Unless your target audience isn’t likely to be viewing the website in older browsers you should use backward compatible techniques or create an alternative for browsers that don’t support your features. If you’re not sure how to go about this, tools like Modernizr will be a good starting point.
That leaves us two options to choose from. Cufon is a service that uses HTML5 canvas to render text in the font you specify. The big proof Cufon is the fact that the text looks exactly the same in all browsers (which support canvas, although Cufon takes care of the older browsers too the text looks slightly different). Although your Cufon text will not be selectable, you don’t need to worry about SEO. Cufon doesn’t affect it at all.
Another alternative is Typekit. Developed by Adobe, Typekit is not just a library of web fonts, it is highly sophisticated service giving you wide range of tools for easy font embedding. As much as Typekit tries to minimize browsers impact on the fonts, there still are slight differences. Another fact that might help you to decide whether to use Typekit or not is that the service isn’t free.
Choosing the right tool for font embedding isn’t as easy task as it might first look but essentially it all comes to how important good looking and accurate typography is for your project.

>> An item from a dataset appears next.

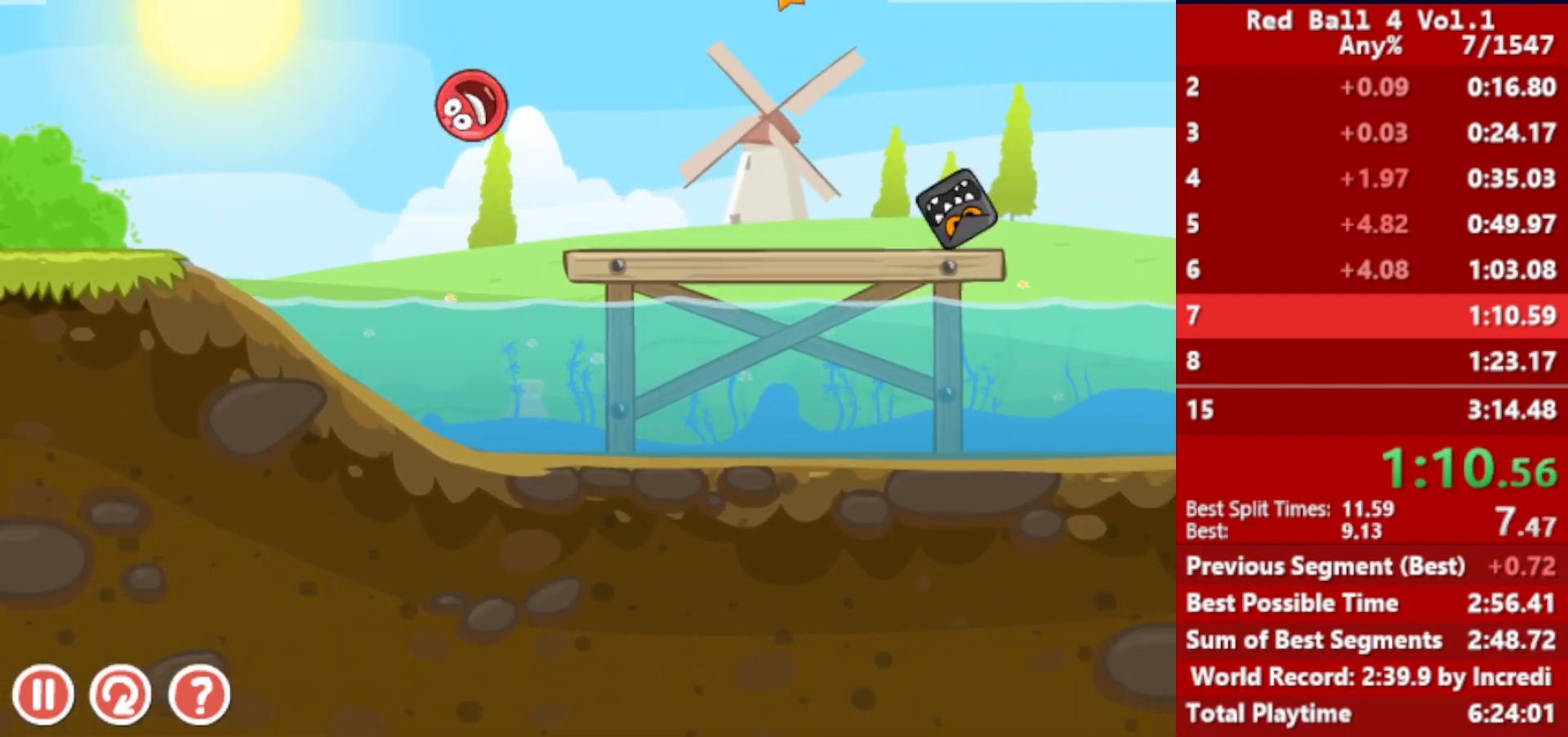
{"keys": ["right", "up"], "events": []}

One of the techniques you might want to consider to use is grouping images into sprites. Depending on the size of the project and few other factors, sprites can considerably reduce the loading time of your pages, difficulty of editing the images and last but not least – nightmares of creating image folder hierarchies. The only thing you really need to consider when creating sprites is the naming conventions. Everyone have their own system of naming assets and once you find yours, sprites will reward you greatly. The main pro of sprites everyone seems to be mentioning these days is the reduced number of HTTP requests on the server. This of course is a valid reason for using sprites and especially on devices with high internet connection latency this makes a huge difference in comparison with the traditional one HTTP request per image approach but for myself the biggest advantage of using sprites lies in giving designers the free hand in changing and editing assets on the fly without the developers having to touch the CSS whatsoever.
How to achieve this? As mentioned earlier find yourself a comfortable way of naming individual images within the sprite so that you don’t have to alter the CSS of the sprite (most programs for making sprites give you the option to export a CSS file together with your sprite). You simply embed this CSS into your HTML and you are set. Now whenever the designer needs to do something with the images in sprites he just update the sprite image and the associated CSS file and you don’t have to worry about a thing.